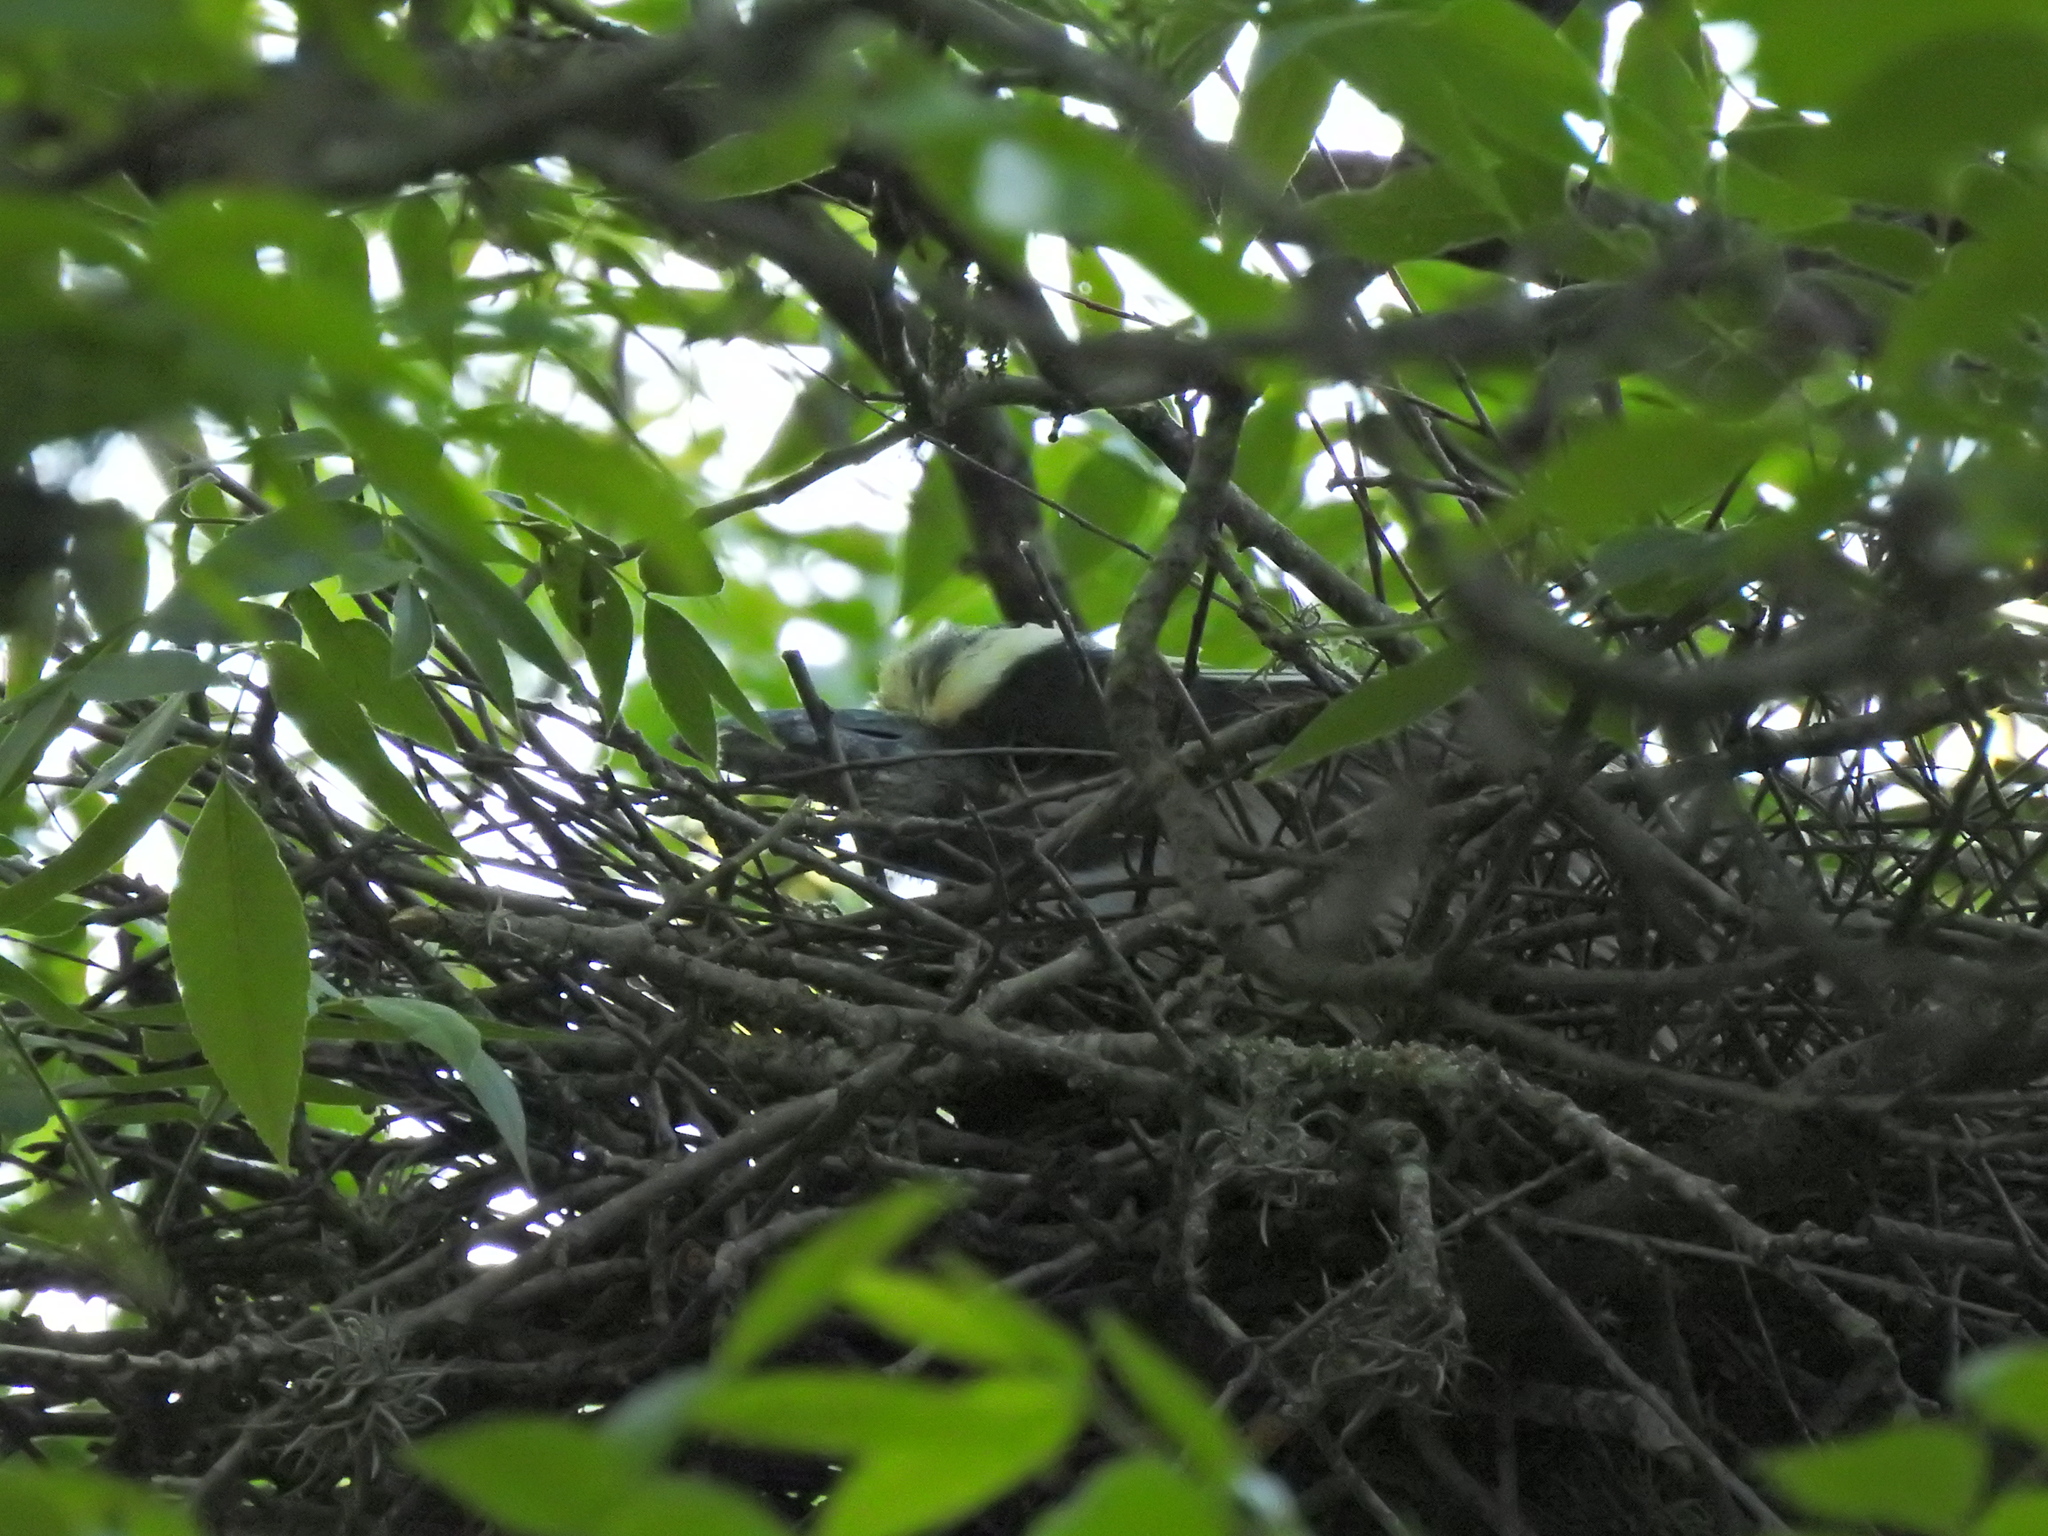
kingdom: Animalia
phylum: Chordata
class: Aves
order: Pelecaniformes
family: Ardeidae
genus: Nyctanassa
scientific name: Nyctanassa violacea
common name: Yellow-crowned night heron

*Brief*.
Please turn every line of the material above into a JSON list of strings, one string per line, skipping any blank lines. Leave the picture out of the list.

*Answer to this problem*.
[
  "kingdom: Animalia",
  "phylum: Chordata",
  "class: Aves",
  "order: Pelecaniformes",
  "family: Ardeidae",
  "genus: Nyctanassa",
  "scientific name: Nyctanassa violacea",
  "common name: Yellow-crowned night heron"
]